**Required work:** Reproduce every line verbatim, from the first line down through the line containing "region: West Pomeranian Voivodeship", including that line.

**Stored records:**
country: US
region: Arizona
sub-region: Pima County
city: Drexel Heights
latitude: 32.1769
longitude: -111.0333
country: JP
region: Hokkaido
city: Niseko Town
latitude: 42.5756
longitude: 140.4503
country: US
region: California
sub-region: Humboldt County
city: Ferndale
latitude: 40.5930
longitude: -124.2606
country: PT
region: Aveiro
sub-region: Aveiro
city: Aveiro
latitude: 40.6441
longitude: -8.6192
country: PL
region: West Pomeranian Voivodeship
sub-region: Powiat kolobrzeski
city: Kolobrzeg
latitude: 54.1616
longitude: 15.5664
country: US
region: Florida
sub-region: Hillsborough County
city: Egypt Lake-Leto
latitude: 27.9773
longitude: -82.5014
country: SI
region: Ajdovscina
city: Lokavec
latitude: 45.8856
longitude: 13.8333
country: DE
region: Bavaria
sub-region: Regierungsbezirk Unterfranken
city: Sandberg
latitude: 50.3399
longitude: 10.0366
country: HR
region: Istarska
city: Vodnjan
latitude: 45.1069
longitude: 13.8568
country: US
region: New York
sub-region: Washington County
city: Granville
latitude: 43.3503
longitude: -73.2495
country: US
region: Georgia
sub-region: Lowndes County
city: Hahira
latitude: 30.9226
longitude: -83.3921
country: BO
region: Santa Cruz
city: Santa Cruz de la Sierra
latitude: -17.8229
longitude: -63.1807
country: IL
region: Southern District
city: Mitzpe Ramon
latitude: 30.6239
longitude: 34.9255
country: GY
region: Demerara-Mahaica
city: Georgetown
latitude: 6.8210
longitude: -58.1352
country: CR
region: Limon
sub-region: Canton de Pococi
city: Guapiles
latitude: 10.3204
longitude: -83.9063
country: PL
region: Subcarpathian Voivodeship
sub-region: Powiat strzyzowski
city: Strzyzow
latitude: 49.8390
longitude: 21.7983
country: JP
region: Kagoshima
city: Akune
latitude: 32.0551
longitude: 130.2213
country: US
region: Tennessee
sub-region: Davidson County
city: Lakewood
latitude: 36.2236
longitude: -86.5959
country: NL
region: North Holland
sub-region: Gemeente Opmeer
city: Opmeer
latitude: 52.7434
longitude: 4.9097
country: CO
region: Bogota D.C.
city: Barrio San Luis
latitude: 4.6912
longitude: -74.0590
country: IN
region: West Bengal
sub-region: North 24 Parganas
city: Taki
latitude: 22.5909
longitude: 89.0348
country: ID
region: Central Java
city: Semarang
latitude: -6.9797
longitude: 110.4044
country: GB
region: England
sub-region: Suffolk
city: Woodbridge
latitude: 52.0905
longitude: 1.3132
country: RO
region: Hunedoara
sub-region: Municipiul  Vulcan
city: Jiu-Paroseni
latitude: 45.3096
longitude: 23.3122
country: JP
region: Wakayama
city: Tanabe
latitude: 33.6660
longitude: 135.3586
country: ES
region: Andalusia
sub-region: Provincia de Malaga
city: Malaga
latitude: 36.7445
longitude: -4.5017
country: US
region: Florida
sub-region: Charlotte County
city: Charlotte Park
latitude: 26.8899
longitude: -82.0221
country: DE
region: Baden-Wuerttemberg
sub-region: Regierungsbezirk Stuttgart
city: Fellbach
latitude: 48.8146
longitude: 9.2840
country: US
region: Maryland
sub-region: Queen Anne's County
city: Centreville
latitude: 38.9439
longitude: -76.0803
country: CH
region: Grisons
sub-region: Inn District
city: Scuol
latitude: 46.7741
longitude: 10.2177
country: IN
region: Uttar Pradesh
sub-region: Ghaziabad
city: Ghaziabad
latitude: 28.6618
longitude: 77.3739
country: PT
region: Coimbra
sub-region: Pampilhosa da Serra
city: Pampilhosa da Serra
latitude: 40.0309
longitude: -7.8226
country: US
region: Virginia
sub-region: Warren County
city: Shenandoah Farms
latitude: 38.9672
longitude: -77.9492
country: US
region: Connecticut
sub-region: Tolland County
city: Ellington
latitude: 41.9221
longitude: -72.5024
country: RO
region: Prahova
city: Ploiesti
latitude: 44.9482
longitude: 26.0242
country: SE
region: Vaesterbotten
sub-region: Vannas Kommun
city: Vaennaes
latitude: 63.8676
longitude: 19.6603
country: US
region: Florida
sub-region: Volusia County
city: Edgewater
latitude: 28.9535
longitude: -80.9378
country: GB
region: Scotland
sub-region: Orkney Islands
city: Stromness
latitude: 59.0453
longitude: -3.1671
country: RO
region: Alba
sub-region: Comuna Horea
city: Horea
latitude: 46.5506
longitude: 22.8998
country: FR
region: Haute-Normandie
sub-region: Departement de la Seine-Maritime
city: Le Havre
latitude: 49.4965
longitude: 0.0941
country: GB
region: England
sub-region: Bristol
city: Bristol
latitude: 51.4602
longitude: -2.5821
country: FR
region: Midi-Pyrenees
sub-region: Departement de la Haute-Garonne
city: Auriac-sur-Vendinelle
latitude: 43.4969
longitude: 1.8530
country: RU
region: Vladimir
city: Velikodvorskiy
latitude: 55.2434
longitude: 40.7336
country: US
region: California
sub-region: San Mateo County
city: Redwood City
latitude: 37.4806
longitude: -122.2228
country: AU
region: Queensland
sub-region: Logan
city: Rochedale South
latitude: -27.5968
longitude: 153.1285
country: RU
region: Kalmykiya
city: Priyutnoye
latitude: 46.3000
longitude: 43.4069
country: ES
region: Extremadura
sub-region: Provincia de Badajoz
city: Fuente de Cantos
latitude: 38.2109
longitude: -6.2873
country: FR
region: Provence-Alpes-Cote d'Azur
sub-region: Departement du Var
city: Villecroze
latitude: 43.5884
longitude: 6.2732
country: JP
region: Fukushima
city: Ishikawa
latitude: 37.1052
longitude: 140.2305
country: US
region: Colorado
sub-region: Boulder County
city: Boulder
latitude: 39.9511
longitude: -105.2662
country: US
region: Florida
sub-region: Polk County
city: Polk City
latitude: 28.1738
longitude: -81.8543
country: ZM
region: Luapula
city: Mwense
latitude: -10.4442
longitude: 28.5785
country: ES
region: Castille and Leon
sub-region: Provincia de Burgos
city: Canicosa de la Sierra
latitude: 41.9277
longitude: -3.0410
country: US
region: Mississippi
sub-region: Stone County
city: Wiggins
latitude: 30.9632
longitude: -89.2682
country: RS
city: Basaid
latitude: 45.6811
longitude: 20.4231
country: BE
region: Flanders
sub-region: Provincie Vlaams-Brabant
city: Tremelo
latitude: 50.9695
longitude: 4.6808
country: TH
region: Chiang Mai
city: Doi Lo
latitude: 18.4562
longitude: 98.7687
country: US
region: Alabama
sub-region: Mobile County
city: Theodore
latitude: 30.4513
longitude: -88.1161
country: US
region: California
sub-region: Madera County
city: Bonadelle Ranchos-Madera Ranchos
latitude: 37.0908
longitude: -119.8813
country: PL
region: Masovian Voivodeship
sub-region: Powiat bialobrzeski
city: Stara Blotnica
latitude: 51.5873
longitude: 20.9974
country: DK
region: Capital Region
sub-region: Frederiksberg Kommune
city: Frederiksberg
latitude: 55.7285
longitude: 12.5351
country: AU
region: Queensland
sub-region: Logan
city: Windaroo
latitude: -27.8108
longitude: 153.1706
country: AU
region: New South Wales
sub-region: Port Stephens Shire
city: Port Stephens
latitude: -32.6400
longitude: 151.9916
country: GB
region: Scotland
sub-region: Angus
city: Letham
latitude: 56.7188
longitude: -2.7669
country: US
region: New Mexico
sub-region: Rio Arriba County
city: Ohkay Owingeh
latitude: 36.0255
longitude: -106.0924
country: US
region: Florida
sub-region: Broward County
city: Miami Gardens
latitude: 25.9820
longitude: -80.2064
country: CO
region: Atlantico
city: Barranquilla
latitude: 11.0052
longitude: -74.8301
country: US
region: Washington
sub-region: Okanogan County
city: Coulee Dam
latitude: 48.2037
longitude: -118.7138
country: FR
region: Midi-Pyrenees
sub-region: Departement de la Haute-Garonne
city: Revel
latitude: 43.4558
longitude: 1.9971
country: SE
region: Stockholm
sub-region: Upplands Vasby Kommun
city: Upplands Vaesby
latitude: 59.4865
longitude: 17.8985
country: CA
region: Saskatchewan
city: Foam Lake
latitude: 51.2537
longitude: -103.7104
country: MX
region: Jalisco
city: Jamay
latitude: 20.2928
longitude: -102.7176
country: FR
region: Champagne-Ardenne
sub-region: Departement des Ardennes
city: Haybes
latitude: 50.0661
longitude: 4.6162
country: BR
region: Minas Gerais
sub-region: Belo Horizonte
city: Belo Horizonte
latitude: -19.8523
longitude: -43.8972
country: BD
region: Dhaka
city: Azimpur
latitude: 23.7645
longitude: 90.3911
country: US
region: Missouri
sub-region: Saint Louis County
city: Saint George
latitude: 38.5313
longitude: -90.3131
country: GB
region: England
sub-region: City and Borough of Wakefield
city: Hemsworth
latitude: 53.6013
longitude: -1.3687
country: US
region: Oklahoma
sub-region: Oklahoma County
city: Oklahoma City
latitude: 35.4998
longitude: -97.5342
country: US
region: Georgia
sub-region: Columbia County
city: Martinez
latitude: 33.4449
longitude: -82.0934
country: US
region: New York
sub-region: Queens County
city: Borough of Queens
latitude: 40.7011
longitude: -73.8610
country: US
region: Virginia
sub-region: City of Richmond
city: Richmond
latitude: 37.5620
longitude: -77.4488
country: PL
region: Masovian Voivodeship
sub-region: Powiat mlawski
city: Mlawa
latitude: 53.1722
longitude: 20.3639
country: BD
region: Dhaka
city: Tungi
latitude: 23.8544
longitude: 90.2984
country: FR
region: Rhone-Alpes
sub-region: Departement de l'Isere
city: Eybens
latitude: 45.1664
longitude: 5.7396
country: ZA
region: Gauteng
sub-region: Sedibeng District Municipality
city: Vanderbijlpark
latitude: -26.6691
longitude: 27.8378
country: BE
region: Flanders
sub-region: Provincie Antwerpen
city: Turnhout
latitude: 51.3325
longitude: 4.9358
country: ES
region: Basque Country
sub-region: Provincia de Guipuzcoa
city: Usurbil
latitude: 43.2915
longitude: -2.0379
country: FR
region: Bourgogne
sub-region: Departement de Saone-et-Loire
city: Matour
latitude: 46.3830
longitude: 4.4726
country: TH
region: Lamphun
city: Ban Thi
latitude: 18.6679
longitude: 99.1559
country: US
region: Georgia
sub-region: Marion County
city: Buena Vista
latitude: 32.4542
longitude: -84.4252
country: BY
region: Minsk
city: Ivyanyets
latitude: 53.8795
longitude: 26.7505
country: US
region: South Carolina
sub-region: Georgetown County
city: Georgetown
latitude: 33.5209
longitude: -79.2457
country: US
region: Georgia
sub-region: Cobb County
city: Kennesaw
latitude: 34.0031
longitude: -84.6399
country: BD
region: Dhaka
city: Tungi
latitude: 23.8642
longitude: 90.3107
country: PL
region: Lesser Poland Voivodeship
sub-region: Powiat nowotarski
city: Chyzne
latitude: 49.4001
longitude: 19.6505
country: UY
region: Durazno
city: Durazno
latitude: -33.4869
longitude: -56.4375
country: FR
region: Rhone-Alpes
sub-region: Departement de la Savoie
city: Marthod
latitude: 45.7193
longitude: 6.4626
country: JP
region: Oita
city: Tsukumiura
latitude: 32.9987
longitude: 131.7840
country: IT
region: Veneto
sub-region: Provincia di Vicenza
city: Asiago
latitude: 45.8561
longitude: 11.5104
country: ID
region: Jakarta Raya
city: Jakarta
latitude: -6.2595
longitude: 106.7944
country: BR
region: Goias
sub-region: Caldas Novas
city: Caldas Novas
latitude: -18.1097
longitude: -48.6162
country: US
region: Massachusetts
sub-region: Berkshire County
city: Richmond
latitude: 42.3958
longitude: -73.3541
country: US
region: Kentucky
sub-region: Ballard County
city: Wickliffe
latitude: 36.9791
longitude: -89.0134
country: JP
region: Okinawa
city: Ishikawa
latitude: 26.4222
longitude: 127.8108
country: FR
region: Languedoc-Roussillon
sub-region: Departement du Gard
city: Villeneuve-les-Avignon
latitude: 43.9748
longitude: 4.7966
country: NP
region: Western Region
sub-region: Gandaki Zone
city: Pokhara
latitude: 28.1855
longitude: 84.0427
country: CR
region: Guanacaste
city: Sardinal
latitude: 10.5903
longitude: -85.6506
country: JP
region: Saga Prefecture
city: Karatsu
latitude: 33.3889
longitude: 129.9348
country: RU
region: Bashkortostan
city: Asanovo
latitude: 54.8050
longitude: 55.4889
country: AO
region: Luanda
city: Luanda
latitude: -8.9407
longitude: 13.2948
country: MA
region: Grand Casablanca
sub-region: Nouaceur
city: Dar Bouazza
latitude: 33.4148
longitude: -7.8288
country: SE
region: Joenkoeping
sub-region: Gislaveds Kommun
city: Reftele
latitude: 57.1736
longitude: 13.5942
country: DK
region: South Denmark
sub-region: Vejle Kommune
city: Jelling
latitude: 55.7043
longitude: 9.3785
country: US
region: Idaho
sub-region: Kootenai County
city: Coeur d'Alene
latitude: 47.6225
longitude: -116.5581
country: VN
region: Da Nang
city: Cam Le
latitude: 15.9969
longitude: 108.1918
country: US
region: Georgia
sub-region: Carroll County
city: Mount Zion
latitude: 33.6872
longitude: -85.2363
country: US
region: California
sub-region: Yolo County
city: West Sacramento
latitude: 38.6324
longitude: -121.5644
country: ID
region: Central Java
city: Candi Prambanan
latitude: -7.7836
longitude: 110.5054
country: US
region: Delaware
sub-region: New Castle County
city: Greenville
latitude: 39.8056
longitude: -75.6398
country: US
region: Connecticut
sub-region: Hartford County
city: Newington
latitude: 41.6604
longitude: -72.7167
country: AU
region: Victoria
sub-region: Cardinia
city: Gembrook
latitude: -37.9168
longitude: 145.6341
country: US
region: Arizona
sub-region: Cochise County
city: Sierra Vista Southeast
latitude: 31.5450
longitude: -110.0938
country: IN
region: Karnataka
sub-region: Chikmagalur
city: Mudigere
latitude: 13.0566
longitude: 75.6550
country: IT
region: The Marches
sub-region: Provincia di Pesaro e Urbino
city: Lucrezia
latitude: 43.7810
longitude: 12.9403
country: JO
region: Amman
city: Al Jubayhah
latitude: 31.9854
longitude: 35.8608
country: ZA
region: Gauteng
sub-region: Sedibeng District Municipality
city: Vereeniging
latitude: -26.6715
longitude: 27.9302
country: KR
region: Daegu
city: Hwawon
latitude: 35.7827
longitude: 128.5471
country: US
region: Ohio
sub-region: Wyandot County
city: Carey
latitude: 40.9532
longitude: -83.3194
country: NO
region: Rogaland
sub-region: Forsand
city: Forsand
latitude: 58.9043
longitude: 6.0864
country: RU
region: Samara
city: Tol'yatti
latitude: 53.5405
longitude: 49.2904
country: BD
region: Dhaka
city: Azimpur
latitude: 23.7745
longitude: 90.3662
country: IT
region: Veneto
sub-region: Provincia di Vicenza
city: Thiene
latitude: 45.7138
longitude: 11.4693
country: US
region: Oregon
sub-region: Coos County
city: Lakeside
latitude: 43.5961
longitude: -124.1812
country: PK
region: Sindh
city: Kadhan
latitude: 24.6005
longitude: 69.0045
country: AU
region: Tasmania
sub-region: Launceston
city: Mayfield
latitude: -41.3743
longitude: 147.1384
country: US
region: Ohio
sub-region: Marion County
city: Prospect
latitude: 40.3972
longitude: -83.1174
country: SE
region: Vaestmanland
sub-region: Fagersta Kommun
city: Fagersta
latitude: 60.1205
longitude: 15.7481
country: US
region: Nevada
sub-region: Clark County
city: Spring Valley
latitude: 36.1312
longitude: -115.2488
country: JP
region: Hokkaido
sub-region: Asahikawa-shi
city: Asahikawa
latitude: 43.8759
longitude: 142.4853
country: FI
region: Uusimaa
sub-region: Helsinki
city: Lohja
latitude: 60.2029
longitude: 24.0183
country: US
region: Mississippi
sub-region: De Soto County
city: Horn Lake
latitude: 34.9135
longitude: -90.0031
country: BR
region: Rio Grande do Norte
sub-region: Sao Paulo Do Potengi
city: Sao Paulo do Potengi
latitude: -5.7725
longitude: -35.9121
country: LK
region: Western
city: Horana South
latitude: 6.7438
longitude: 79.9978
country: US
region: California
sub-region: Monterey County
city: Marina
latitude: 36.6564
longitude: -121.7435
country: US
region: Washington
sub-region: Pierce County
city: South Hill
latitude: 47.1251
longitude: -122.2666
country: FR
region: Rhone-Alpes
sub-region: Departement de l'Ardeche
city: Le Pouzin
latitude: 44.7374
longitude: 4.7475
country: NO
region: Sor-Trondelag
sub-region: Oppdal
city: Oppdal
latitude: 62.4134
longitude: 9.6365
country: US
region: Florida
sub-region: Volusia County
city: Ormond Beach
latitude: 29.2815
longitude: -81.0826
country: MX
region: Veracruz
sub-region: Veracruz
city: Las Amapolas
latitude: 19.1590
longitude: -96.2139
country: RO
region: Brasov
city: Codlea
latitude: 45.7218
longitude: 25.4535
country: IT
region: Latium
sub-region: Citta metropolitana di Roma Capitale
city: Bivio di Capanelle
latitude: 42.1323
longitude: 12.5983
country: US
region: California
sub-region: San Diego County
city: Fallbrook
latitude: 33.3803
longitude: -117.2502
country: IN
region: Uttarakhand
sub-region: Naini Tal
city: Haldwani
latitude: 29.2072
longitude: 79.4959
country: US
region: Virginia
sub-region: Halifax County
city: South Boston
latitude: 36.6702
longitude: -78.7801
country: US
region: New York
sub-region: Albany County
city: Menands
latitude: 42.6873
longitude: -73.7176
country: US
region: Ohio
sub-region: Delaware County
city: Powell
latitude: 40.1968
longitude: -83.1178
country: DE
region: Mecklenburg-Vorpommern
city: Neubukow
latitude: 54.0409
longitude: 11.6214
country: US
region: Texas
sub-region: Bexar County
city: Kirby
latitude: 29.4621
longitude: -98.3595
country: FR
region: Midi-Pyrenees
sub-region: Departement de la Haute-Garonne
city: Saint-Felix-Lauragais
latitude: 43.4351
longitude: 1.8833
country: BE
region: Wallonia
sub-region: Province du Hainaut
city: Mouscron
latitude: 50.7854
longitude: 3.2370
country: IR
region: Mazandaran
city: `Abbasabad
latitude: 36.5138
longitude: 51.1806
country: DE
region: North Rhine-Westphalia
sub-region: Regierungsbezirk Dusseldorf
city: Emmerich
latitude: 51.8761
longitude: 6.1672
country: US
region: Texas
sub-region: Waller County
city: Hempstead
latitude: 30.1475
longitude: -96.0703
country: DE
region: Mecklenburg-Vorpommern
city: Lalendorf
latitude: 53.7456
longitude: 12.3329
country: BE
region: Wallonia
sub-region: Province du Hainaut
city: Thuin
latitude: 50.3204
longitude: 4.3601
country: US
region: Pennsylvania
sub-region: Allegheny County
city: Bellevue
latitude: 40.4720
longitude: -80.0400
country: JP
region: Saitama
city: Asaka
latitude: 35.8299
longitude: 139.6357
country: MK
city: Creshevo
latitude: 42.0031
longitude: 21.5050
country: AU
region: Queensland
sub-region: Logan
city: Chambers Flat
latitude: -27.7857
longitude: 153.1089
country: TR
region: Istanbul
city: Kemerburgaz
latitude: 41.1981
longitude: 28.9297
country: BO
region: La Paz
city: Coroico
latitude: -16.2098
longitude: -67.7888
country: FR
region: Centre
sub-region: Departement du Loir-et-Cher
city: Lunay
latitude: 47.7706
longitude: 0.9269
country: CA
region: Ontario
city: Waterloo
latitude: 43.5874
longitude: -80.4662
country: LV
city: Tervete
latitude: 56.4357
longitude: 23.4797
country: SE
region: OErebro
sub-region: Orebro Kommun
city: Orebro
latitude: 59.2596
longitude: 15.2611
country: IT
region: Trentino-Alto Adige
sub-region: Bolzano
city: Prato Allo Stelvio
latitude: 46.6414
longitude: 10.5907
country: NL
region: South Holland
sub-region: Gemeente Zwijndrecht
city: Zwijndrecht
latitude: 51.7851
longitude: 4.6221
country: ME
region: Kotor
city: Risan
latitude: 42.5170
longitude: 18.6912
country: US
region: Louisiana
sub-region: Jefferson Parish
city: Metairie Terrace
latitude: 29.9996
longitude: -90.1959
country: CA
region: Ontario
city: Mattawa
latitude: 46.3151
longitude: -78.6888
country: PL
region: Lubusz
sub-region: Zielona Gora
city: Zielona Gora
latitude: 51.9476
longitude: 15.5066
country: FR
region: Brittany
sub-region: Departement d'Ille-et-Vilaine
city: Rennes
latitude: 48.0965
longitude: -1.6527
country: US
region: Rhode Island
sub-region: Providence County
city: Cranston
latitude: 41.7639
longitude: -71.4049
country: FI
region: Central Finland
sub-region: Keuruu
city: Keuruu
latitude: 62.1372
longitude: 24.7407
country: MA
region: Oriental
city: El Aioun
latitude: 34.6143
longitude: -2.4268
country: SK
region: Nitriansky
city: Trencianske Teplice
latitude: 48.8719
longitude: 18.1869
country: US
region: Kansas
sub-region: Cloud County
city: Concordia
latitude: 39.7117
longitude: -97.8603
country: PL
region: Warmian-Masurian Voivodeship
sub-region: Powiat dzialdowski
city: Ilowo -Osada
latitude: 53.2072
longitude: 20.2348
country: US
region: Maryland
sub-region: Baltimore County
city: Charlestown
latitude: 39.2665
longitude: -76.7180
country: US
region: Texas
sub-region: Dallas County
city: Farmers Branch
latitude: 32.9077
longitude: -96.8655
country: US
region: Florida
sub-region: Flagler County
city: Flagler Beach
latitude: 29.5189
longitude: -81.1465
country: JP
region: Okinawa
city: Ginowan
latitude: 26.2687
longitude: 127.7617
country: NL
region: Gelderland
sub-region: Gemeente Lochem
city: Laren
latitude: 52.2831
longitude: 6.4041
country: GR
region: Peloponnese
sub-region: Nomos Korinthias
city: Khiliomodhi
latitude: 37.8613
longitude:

**Correct response:**
country: US
region: Arizona
sub-region: Pima County
city: Drexel Heights
latitude: 32.1769
longitude: -111.0333
country: JP
region: Hokkaido
city: Niseko Town
latitude: 42.5756
longitude: 140.4503
country: US
region: California
sub-region: Humboldt County
city: Ferndale
latitude: 40.5930
longitude: -124.2606
country: PT
region: Aveiro
sub-region: Aveiro
city: Aveiro
latitude: 40.6441
longitude: -8.6192
country: PL
region: West Pomeranian Voivodeship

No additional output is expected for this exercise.